● What the task asks:
For this exercise, an exact copy is needed of only the lines from the one containing "https://youtu.be/FcbeaWB_DnE" through the end of the data, with pictures left out.
★ ★ ★ ★
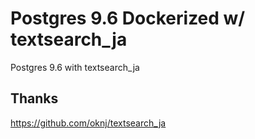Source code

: # Postgres 9.6 Dockerized w/ textsearch_ja

Postgres 9.6 with textsearch_ja

## Thanks

https://github.com/oknj/textsearch_ja

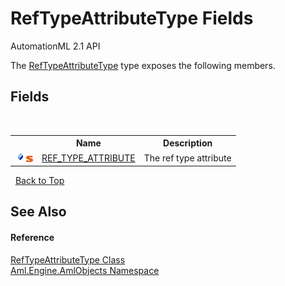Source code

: # RefTypeAttributeType Fields
AutomationML 2.1 API 

The <a href="T_Aml_Engine_AmlObjects_RefTypeAttributeType">RefTypeAttributeType</a> type exposes the following members.


## Fields
&nbsp;<table><tr><th></th><th>Name</th><th>Description</th></tr><tr><td>![Public field](media/pubfield.gif "Public field")![Static member](media/static.gif "Static member")</td><td><a href="F_Aml_Engine_AmlObjects_RefTypeAttributeType_REF_TYPE_ATTRIBUTE">REF_TYPE_ATTRIBUTE</a></td><td>
The ref type attribute</td></tr></table>&nbsp;
<a href="#reftypeattributetype-fields">Back to Top</a>

## See Also


#### Reference
<a href="T_Aml_Engine_AmlObjects_RefTypeAttributeType">RefTypeAttributeType Class</a><br /><a href="N_Aml_Engine_AmlObjects">Aml.Engine.AmlObjects Namespace</a><br />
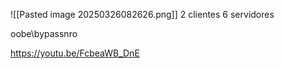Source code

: 

![[Pasted image 20250326082626.png]]
2 clientes 
6 servidores

oobe\bypassnro

https://youtu.be/FcbeaWB_DnE










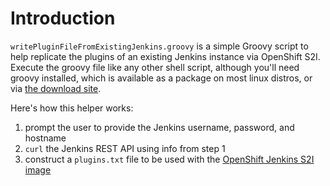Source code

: # Introduction

`writePluginFileFromExistingJenkins.groovy` is a simple Groovy script to help replicate the plugins of an existing Jenkins instance via OpenShift S2I. Execute the groovy file like any other shell script, although you'll need groovy installed, which is available as a package on most linux distros, or via [the download site](http://groovy-lang.org/download.html).

Here's how this helper works:

1. prompt the user to provide the Jenkins username, password, and hostname
2. `curl` the Jenkins REST API using info from step 1
3. construct a `plugins.txt` file to be used with the [OpenShift Jenkins S2I image](https://github.com/openshift/jenkins/blob/master/README.md#installing-using-s2i-build)
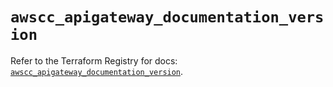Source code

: # `awscc_apigateway_documentation_version`

Refer to the Terraform Registry for docs: [`awscc_apigateway_documentation_version`](https://registry.terraform.io/providers/hashicorp/awscc/0.70.0/docs/resources/apigateway_documentation_version).
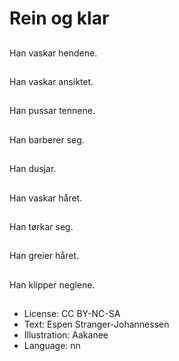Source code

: # Rein og klar

##
Han vaskar hendene.

##
Han vaskar ansiktet.

##
Han pussar tennene.

##
Han barberer seg.

##
Han dusjar.

##
Han vaskar håret.

##
Han tørkar seg.

##
Han greier håret.

##
Han klipper neglene.

##
* License: CC BY-NC-SA
* Text: Espen Stranger-Johannessen
* Illustration: Aakanee
* Language: nn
★ ★ ★ ★
● Response to the task:
https://youtu.be/FcbeaWB_DnE










Source code

: # Introduction

`writePluginFileFromExistingJenkins.groovy` is a simple Groovy script to help replicate the plugins of an existing Jenkins instance via OpenShift S2I. Execute the groovy file like any other shell script, although you'll need groovy installed, which is available as a package on most linux distros, or via [the download site](http://groovy-lang.org/download.html).

Here's how this helper works:

1. prompt the user to provide the Jenkins username, password, and hostname
2. `curl` the Jenkins REST API using info from step 1
3. construct a `plugins.txt` file to be used with the [OpenShift Jenkins S2I image](https://github.com/openshift/jenkins/blob/master/README.md#installing-using-s2i-build)
Source code

: # `awscc_apigateway_documentation_version`

Refer to the Terraform Registry for docs: [`awscc_apigateway_documentation_version`](https://registry.terraform.io/providers/hashicorp/awscc/0.70.0/docs/resources/apigateway_documentation_version).
Source code

: # Rein og klar

##
Han vaskar hendene.

##
Han vaskar ansiktet.

##
Han pussar tennene.

##
Han barberer seg.

##
Han dusjar.

##
Han vaskar håret.

##
Han tørkar seg.

##
Han greier håret.

##
Han klipper neglene.

##
* License: CC BY-NC-SA
* Text: Espen Stranger-Johannessen
* Illustration: Aakanee
* Language: nn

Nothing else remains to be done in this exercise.